“Vote early and vote often” is a laugh line politicians often invoke as they make a pitch for people’s support.
But it’s no laughing matter to a half-dozen former Arizonans, who have been prosecuted for voting twice in past elections.
Thanks to a data-sharing agreement among 20 states, Arizona can cross-reference its voter data with other states and ferret out people who vote more than once in the same election cycle.
Records from the 2008 cases show the offending parties entered plea deals that left them with misdemeanor charges on their records.
Under the crosscheck program, started in Kansas, states agree to share voter information, including name, address, birth date, whether the individual voted in a given year and the voter’s identification number, Bennett said. The data is sent to a secure server located in Arkansas. The Kansas secretary of state then runs a program to cross-reference the information, identifies any duplicate voting, and, if appropriate, shares that with the states where the multiple voting occurred.
So far, the program has resulted in few prosecutions compared to the millions of votes cast. Kansas reported three cases in 2008 referred to prosecution; four others were successfully prosecuted in Arizona.
In 2010, the program produced 11 instances of possible double voting involving Kansas and another state; in Arizona, the Secretary of State’s Office said there are nine cases under way involving possible double voting in 2010.
Bennett himself has called such cases “rare” and said the penalties that state attorneys win can serve as a deterrent to anyone who thinks they might slip under the electoral radar.
Rodney Paul Jones was stunned when he was accused of a felony for attempting to vote illegally, said his attorney, Clark Derrick.
Jones was shuttling between the Valley and Colorado Springs, Colo., where he was doing work for the U.S. Air Force Academy. Court records show between December 2005 and August 2008, he registered to vote in both Maricopa County and El Paso County, Colo., where the academy is located.
He got a mail-in ballot from Maricopa County and cast it in the November 2008 presidential election. He also cast a ballot in November 2008 in Colorado. Court records list Jones as a resident of Monument, Colo.
Jones initially pleaded not guilty, citing his heavy travel between Colorado and Arizona, and the confusion of the appearance of an early ballot at the Valley home his wife maintained. But he changed his plea to guilty of a misdemeanor.
A Maricopa County Superior Court judge last year sentenced him to 50 hours of community service, levied a $4,600 and put him on one month unsupervised probation.

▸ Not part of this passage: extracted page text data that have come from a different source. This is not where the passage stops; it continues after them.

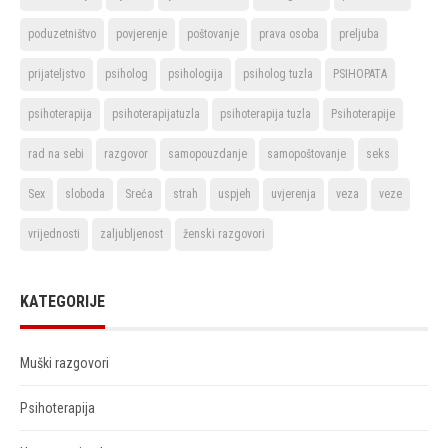
poduzetništvo
povjerenje
poštovanje
prava osoba
preljuba
prijateljstvo
psiholog
psihologija
psiholog tuzla
PSIHOPATA
psihoterapija
psihoterapijatuzla
psihoterapija tuzla
Psihoterapije
rad na sebi
razgovor
samopouzdanje
samopoštovanje
seks
Sex
sloboda
Sreća
strah
uspjeh
uvjerenja
veza
veze
vrijednosti
zaljubljenost
ženski razgovori
KATEGORIJE
Muški razgovori
Psihoterapija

Derrick said the charge was out of character for Jones, whom he called a responsible person who worried the charge would imperil his employment. (It didn’t.)
In another case, Peter Canova III voted by mail in Arizona’s Republican presidential primary in January 2008, records filed in Maricopa County Superior Court show. He then voted in the fall general election, casting a ballot in Maricopa County and also in Douglas County, Nev., just east of Lake Tahoe.
Like her husband, Gina Thi Canova voted in Arizona’s January 2008 presidential-preference election, as well as voting in November 2008 in both Arizona and Nevada. She then continued to vote in other Arizona elections, casting ballots in a 2009 Scottsdale school-district override election as well as in Arizona’s August 2010 primary election. She also voted in Nevada’s June 2010 primary election, records show.
The Canovas’ original felony charges were reduced to misdemeanor charges of attempted illegal voting. Peter was sentenced to 200 hours of community service, fined $9,200 (payable to Arizona) and put on two years of unsupervised probation. Gina has a stiffer penalty, given her more robust voting history: 300 hours of community service and a $13,800 fine.
Records show the Canovas now live in Nevada. They could not be reached.
A handful of Arizona voters have been caught voting more than once in the same election. Here’s a breakdown of cases from 2008 that have been successfully prosecuted:
Gina and Peter Canova: Voted in both Arizona and Nevada.
John Marotta: Voted in both Arizona and Colorado.
Rodney Paul Jones: Voted in both Arizona and Colorado.
James and Karen Marshall: Voted in both Arizona and Kansas.